Friday, August 05, 2005

Facts about Tax

Many people don't know the difference between tax rates and tax revenues. It is a simple concept, really. Other people don't care; they just want to punish the wealthy for having more than they do. The result in any case is confusion, sometimes at a high level in government, such as in Congress.

Let's say you are selling apples. You charge five dollars an apple. Even though the apples are very good ones, you don't sell any at the rate of $5.00 each. Your revenues are zero dollars.

But then you visit a grocery store and see that the grocers are selling apples for one dollar a pound. That is about thirty-three cents each, (because the size is large and a pound amounts to three apples) . So you decide to lower the price of your apples some. You set a rate of one dollar each and you sell six to a few to people who are hungry but can't get to a grocery. Your rate is one dollar and your revenue from sales is six dollars.

Well, you don't want to stand outside and hawk apples for six dollars a day, so you decide to reduce prices even more. You price your apples at fifty cents each and you sell twenty the next day. Your revenue has rises to twenty times $.50 or ten dollars. You are beginning to get the idea that by lowering prices you can increase revenues. You don't pay your bills with rates, you pay them with revenues. So the next day you decide to compete with the grocery stores and charge thirty-three cents per apple and you sell fifty of them. Your revenues rise to fifty times $.33 or sixteen dollars and fifty cents. You are beginning to understand that the lower the price, the more apples you can sell, and the higher your revenues can grow. Of course, you realize that there are limits because you have to pay for the apples you sell, and you do not want to price them at a rate at which you will lose money. But for the moment you are quite happy with your discovery, called the classic supply curve.

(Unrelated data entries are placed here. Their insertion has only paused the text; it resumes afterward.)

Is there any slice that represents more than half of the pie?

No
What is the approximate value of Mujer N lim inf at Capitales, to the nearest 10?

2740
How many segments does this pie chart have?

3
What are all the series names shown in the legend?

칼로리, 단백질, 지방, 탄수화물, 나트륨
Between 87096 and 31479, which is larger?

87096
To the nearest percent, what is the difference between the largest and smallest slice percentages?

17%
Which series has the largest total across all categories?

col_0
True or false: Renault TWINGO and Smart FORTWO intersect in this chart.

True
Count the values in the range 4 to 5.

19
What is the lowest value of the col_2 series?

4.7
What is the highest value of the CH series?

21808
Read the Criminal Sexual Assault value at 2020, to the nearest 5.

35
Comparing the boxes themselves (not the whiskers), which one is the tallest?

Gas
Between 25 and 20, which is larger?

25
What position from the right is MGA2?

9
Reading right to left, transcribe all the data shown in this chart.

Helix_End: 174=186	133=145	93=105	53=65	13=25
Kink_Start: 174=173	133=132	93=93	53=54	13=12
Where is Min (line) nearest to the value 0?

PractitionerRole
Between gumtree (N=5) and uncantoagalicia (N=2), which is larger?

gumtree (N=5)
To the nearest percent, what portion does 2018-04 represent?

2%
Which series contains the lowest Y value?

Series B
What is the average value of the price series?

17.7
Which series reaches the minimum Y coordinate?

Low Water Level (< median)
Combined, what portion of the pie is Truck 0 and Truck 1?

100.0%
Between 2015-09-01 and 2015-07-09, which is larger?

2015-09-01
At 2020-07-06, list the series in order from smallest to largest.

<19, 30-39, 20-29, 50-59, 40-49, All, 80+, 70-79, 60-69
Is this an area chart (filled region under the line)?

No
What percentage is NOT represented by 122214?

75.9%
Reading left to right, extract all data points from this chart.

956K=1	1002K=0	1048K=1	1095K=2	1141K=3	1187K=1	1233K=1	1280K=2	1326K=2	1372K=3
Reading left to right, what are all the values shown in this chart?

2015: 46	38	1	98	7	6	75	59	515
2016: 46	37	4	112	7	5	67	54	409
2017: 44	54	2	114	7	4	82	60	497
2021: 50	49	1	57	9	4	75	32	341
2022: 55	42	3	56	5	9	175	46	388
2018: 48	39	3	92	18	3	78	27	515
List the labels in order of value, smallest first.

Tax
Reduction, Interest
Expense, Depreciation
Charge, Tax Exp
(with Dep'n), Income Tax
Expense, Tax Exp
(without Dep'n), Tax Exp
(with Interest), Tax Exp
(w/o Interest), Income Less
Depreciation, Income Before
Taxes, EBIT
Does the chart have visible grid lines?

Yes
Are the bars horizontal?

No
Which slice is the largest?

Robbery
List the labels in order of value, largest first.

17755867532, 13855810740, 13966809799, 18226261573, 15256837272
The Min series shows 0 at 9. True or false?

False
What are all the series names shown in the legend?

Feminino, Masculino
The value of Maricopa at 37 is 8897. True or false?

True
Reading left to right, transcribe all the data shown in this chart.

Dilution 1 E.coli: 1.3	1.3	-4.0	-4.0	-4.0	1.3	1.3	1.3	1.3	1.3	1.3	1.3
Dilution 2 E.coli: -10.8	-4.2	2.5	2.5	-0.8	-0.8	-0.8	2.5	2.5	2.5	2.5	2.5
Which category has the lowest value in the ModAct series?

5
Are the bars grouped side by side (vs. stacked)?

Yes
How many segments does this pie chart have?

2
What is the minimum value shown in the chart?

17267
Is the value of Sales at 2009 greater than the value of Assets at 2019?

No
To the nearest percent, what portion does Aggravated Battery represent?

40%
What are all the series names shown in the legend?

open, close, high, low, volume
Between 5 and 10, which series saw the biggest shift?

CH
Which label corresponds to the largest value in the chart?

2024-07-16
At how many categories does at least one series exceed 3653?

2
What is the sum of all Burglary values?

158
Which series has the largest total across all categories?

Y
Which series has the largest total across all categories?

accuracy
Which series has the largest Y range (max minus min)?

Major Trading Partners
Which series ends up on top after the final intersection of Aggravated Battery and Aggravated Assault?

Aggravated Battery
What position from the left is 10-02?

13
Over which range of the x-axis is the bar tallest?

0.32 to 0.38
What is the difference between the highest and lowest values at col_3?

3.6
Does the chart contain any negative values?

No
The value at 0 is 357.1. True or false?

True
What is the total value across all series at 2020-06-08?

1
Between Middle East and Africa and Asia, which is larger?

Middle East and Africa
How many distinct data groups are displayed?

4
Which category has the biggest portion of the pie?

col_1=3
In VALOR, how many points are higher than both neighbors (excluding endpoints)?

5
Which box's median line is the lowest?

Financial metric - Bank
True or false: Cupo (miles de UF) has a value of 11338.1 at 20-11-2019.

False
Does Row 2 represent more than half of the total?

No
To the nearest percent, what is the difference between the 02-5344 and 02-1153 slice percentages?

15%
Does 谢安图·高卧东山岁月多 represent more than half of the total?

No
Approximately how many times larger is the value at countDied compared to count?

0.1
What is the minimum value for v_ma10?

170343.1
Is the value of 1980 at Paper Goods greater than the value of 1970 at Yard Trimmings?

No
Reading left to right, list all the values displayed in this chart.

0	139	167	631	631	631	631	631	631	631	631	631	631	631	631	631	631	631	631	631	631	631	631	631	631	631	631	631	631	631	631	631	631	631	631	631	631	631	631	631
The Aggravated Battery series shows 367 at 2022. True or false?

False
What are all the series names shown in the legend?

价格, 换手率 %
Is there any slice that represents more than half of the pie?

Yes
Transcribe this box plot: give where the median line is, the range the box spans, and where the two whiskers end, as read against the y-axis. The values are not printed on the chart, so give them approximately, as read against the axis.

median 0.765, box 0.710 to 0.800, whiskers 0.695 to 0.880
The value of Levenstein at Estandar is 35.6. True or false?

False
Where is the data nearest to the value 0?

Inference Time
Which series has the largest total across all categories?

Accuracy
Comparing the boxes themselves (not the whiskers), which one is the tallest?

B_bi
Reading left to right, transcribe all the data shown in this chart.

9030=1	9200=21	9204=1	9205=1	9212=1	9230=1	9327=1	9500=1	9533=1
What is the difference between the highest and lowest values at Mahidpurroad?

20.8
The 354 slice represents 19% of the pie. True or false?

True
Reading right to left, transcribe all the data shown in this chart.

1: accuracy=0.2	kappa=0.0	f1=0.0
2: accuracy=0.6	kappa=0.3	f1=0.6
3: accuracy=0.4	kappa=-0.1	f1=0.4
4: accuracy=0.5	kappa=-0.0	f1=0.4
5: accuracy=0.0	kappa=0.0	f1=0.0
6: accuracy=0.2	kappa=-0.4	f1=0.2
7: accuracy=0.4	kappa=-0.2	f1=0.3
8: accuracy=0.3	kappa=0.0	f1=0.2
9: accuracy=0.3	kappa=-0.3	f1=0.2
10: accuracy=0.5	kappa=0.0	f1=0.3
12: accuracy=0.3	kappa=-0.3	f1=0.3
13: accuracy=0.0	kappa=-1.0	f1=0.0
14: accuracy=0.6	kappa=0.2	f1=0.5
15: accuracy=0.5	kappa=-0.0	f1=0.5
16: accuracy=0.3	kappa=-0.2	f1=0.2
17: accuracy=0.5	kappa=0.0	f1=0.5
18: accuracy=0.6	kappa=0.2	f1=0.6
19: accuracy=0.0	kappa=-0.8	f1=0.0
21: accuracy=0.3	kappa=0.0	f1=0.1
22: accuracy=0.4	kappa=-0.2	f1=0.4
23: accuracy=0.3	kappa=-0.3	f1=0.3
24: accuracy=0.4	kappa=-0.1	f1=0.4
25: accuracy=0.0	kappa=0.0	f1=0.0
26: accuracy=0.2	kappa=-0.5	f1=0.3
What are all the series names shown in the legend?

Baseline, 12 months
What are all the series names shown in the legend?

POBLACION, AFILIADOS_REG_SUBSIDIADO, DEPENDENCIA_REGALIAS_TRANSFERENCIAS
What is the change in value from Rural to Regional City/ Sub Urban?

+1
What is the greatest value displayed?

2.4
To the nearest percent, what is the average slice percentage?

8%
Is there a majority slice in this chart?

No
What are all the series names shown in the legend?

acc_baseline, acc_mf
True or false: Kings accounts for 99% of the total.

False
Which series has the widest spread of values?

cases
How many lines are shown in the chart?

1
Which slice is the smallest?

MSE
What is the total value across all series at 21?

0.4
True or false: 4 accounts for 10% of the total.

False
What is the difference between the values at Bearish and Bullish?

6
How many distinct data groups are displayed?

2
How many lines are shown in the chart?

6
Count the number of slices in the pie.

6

There is a similar revenue situation with taxes. If a government taxes too highly (rates are 100%), commerce stops and tax revenue disappears. People will not work if they have to give the fruit of their labors to idiot congressmen. The economy stagnates. From that point, as a government reduces tax rates (same as lowering the price of apples) its revenues will probably increase. The economy will bloom again and people will be working overtime because they can keep most of what they earn.

There is a point at which lowering tax rates will not increase revenues and it differs for each economy. But we have not reached that point in the U.S. as far as we know. Each tax rate cut we have experienced has resulted in more revenues, the same as each reduction in apple prices results in more dollars received. Also there is evidence that tax increases have resulted in a poor economy and lower revenues. It works both ways.

An exception happened once during the Clinton administration: a huge tax increase was followed by an increase in revenues. But in that case the economy was moving ahead and was able to swallow the increase and still grow, if at a reduced rate. No one knows how large the revenues could have been if the economy had been unfettered by the tax increase.

There are lots of reasons to "raise taxes on the rich" because it sounds good to the bulk of wage earners who are not rich (and who have not taken economics in school). But such moves are self-defeating, because when the economy suffers everybody suffers. yet Congress loves to increase taxes, always in the badly-based hope that they will raise revenues.

A conclusion can be drawn from this discussion that is already well-known by economists: If tax rates are reduced and revenues increase, the people are over- taxed.

It is incumbent on Congress to make sure not that "the rich are soaked" but that taxation is at a level such that a rate decrease results in a revenue decrease. Then the tax level is about right.

Of course Congress could control spending, but that is asking too much.